# 10 — Transform Operator Demo
# Demonstrates the unified split → map → combine pattern in a single rule.
# Similar to dplyr's group_by() %>% summarize() or pandas' groupby().apply()
[workflow]
name = "transform-demo"
version = "1.0.0"
description = "Demonstrates the transform operator for scatter-gather patterns"
author = "oxo-flow examples"
[config]
chromosomes = ["chr1", "chr2", "chr3", "chr4", "chr5"]
reference = "/data/references/GRCh38/genome.fa"
[defaults]
threads = 4
memory = "8G"
# ── Mode A: Split → Map → Combine ──────────────────────────────────────────────
# Classic scatter-gather: split by chromosome, process each, merge results
[[rules]]
name = "variant_calling"
input = ["aligned/sample.bam"]
# GVCF mode (-ERC GVCF) — chunks inherit the full .g.vcf.gz extension
output = ["variants/sample.g.vcf.gz"]
[rules.resources]
threads = 8
[rules.environment]
conda = "envs/gatk.yaml"
[rules.transform.split]
by = "chr"
values_from = "config.chromosomes"
[rules.transform]
map = "gatk HaplotypeCaller -R {config.reference} -I {input} -L {chr} -O {output} -ERC GVCF"
cleanup = true
[rules.transform.combine]
# GATK requires -I per input; {chunks} is space-separated
shell = "gatk GatherVcfs $(for f in {chunks}; do echo \"-I $f \"; done) -O {output}"

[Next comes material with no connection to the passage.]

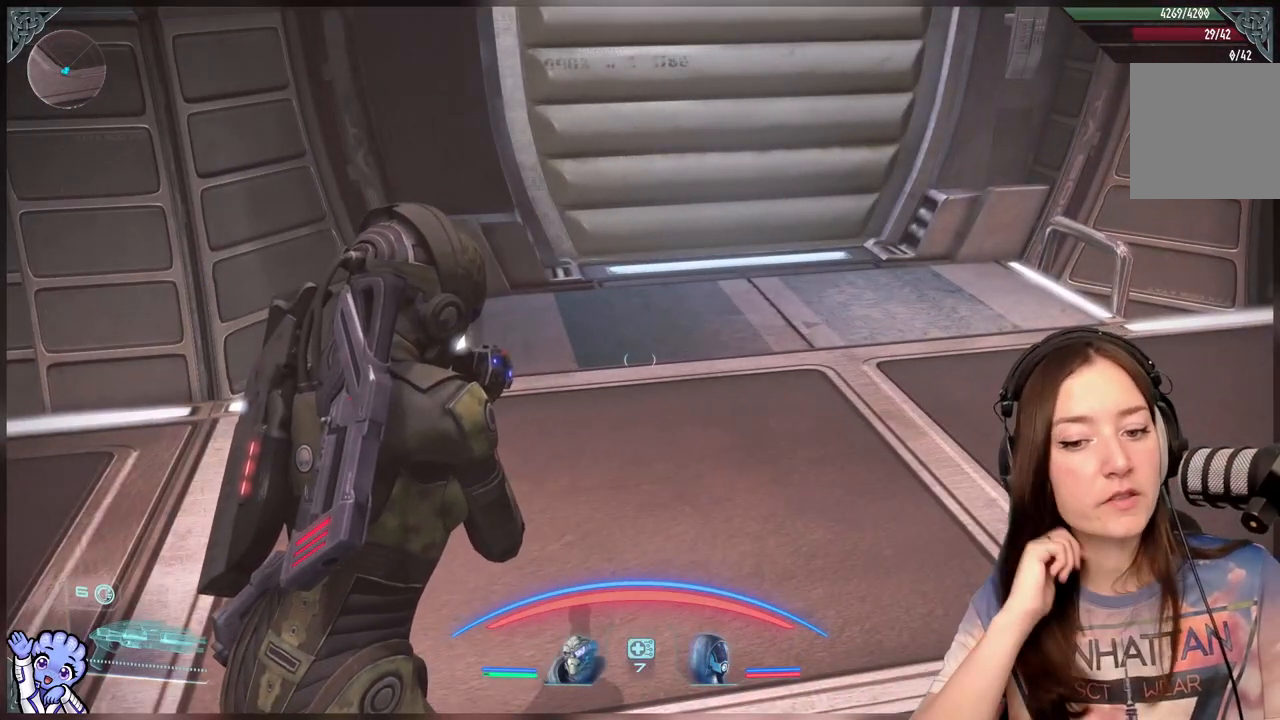
{"buttons": [], "left_stick": "center", "right_stick": "center", "events": []}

# ── Mode B: Split → Map (no combine) ────────────────────────────────────────────
# Parallel processing without merging - each split produces independent output
[[rules]]
name = "parallel_qc"
input = ["aligned/sample.bam"]
[rules.resources]
threads = 4
[rules.environment]
conda = "envs/samtools.yaml"
[rules.transform.split]
by = "chr"
values_from = "config.chromosomes"
[rules.transform]
# Restrict each chunk to its chromosome so the stats actually differ
map = "samtools view -b {input} {chr} | samtools flagstat - > {output}"
# No combine — produces separate .oxo-flow/chunks/chr/chr1.out, etc.